Who can participate: Adults aged 18-65 years with a clinical diagnosis of idiopathic inflammatory myopathies including polymyositis, dermatomyositis, antisynthetase syndrome, overlap myositis, or immune-mediated necrotizing myopathy. Participants must have been receiving IVIG at a stable dose for at least 12 weeks and have stable disease activity for at least 3 months. They must also be on stable background treatments including immunosuppressive drugs, antimalarials, or low-dose corticosteroids for at least 12 weeks. Female participants must use effective birth control unless unable to have children.
Who cannot participate: The exclusion criteria focus on ensuring participants can safely withdraw from IVIG therapy and tolerate the study medication.
Main goal: The study aims to determine if patients can remain stable without IVIG by week 16 when taking upadacitinib. The trial lasts 20 weeks, with participants randomly assigned to receive either upadacitinib or a placebo in a double-blind fashion. Regular assessments monitor muscle strength, disease activity, and overall health.
Treatment being tested: Upadacitinib is a JAK inhibitor taken orally as prolonged-release tablets. It works by inhibiting Janus kinase enzymes involved in the inflammatory process, thereby reducing inflammation and immune response.
Study on the Effects of Enpatoran for Patients with Dermatomyositis and Polymyositis
This international study tests enpatoran, taken as a film-coated tablet, to evaluate its effectiveness and safety compared to placebo.
Who can participate: Adults with a diagnosis of probable or definite dermatomyositis or polymyositis according to specific medical guidelines, with positive tests for certain antibodies. Participants with anti-synthetase syndrome who meet the criteria can also join. They must have active disease while on standard treatment, shown by evidence of muscle inflammation from biopsy, electromyography, or MRI, or significantly elevated muscle enzyme levels, or active skin rash. Disease severity must be moderate to severe with specific muscle weakness scores and at least two additional criteria such as elevated patient or doctor activity ratings or disability scores. Participants must be on stable doses of oral corticosteroids and/or one other non-corticosteroid medication, and have a body mass index of 40.0 or less.
Who cannot participate: People with other serious health conditions, pregnant or breastfeeding women, recent infections requiring antibiotics, recent use of investigational drugs, history of severe allergic reactions, cancer within the past five years (except certain skin cancers), drug or alcohol abuse within the past year, recent live vaccines, uncontrolled heart conditions, and those unable to comply with study procedures.
Main goal: The study evaluates whether enpatoran can improve symptoms when used alongside usual treatments over 48 weeks. The trial is double-blind, with participants randomly assigned to receive either enpatoran or placebo.

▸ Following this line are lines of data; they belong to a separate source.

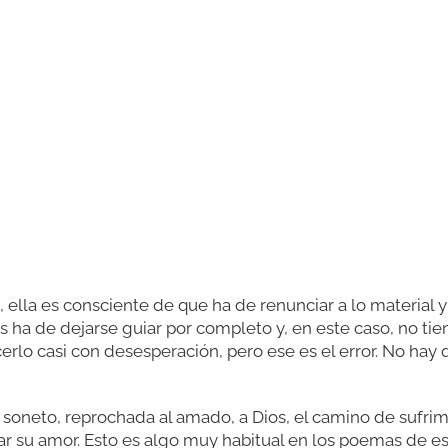
, ella es consciente de que ha de renunciar a lo material y
 ha de dejarse guiar por completo y, en este caso, no ti
erlo casi con desesperación, pero ese es el error. No hay 
l soneto, reprochada al amado, a Dios, el camino de sufri
 su amor. Esto es algo muy habitual en los poemas de est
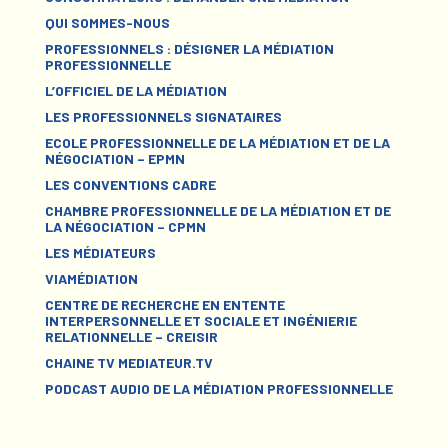
QUI SOMMES-NOUS
PROFESSIONNELS : DÉSIGNER LA MÉDIATION
PROFESSIONNELLE
L’OFFICIEL DE LA MÉDIATION
LES PROFESSIONNELS SIGNATAIRES
ECOLE PROFESSIONNELLE DE LA MÉDIATION ET DE LA
NÉGOCIATION – EPMN
LES CONVENTIONS CADRE
CHAMBRE PROFESSIONNELLE DE LA MÉDIATION ET DE
LA NÉGOCIATION – CPMN
LES MÉDIATEURS
VIAMÉDIATION
CENTRE DE RECHERCHE EN ENTENTE
INTERPERSONNELLE ET SOCIALE ET INGÉNIERIE
RELATIONNELLE – CREISIR
CHAINE TV MEDIATEUR.TV
PODCAST AUDIO DE LA MÉDIATION PROFESSIONNELLE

Regular check-ups include assessments of muscle strength, skin condition, and routine laboratory tests.
Treatment being tested: Enpatoran is an experimental immunomodulatory agent that helps regulate the immune system’s activity to reduce inflammation and potentially improve muscle strength and function.
Summary
The seven ongoing clinical trials for polymyositis represent a diverse range of therapeutic approaches, from monoclonal antibodies to cell therapy. Most trials also include patients with dermatomyositis, reflecting the clinical overlap between these conditions. Germany appears particularly active in research, hosting three different trials including the innovative CAR T cell therapy study. Several medications are in advanced testing phases, with dazukibart being evaluated in both efficacy and long-term safety studies. The trials are spread across 16 European countries, with particularly strong representation in Western and Central Europe. Most studies focus on patients who have not responded adequately to standard treatments, highlighting the need for new therapeutic options. The range of mechanisms being tested—from immune modulation to targeted antibody therapy—suggests researchers are exploring multiple pathways to address this challenging condition.